**SOURCE DATA**
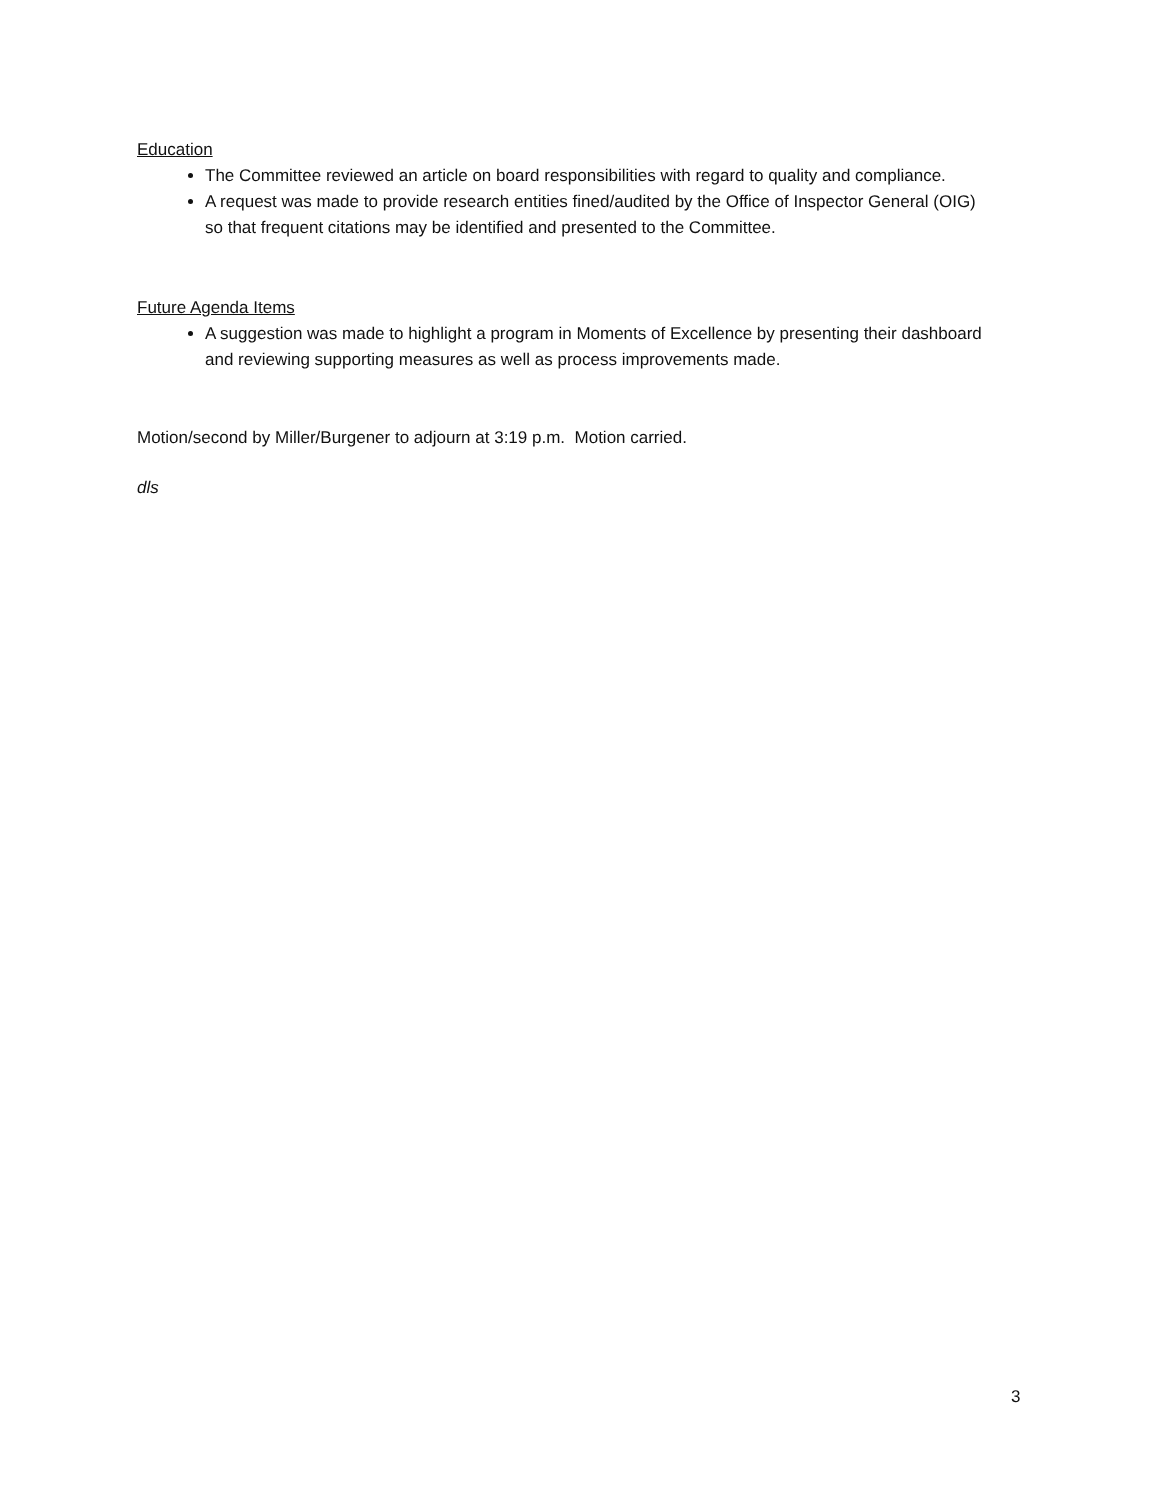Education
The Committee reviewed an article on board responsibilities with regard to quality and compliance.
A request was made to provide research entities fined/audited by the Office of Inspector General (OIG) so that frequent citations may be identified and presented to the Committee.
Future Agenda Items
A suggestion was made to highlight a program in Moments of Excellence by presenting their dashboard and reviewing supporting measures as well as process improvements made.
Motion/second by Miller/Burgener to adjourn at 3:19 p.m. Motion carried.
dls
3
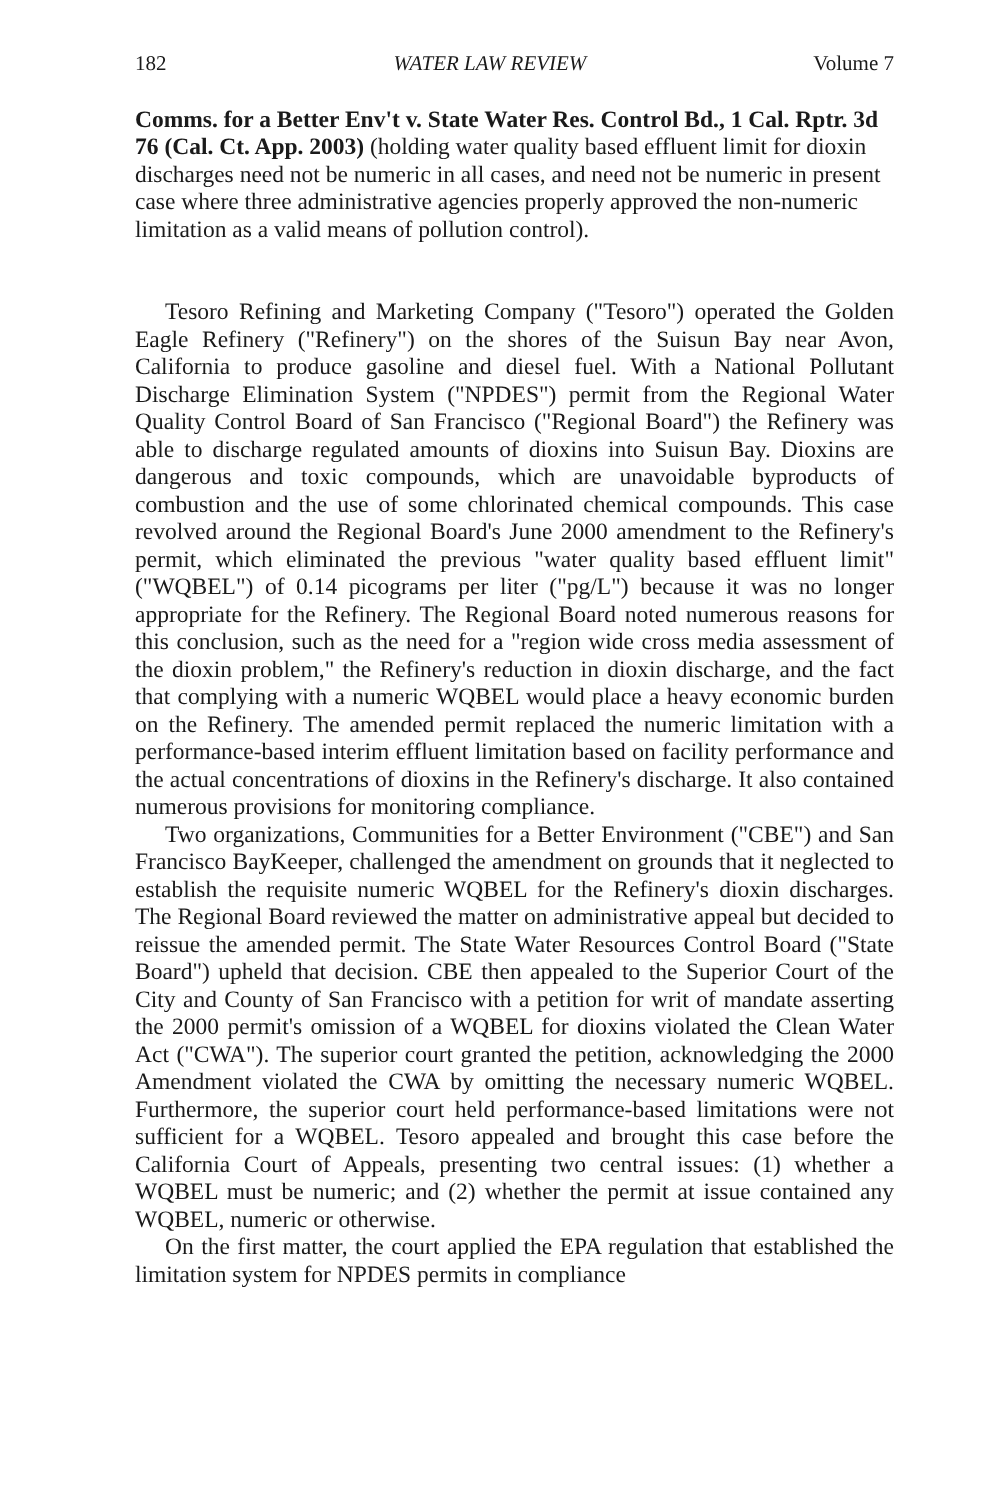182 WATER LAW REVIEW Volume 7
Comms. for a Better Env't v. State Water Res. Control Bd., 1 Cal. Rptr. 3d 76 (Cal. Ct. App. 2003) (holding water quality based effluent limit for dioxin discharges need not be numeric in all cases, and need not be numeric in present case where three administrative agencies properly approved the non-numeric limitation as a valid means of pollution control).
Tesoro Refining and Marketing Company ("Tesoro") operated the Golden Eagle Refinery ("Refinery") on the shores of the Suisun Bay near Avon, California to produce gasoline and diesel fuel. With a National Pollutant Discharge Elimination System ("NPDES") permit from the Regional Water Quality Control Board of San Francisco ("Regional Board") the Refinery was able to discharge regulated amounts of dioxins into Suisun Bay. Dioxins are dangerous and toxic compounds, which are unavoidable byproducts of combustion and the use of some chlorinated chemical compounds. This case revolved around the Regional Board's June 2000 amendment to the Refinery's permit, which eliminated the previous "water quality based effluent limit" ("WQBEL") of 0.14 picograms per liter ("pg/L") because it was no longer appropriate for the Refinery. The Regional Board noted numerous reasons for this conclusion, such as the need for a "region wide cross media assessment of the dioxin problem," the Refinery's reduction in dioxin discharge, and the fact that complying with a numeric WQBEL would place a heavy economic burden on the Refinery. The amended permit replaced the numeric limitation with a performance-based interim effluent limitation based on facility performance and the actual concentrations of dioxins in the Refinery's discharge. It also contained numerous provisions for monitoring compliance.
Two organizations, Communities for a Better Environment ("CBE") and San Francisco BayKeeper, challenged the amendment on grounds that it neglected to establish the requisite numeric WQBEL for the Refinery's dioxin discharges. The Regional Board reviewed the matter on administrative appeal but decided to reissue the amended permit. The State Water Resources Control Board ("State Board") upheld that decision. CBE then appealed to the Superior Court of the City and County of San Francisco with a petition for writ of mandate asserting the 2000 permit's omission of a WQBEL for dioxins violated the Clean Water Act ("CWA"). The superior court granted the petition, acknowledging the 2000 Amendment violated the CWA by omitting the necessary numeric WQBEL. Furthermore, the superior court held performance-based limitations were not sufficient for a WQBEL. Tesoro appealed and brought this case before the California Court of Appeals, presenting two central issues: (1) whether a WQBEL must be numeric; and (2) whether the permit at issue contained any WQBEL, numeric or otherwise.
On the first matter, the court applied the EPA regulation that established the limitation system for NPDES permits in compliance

**WHAT THE TASK ASKS**
Using the string "Committee" as the search term, count the lines of the data above that hold it and report that number alone.

**ANSWER SECTION**
2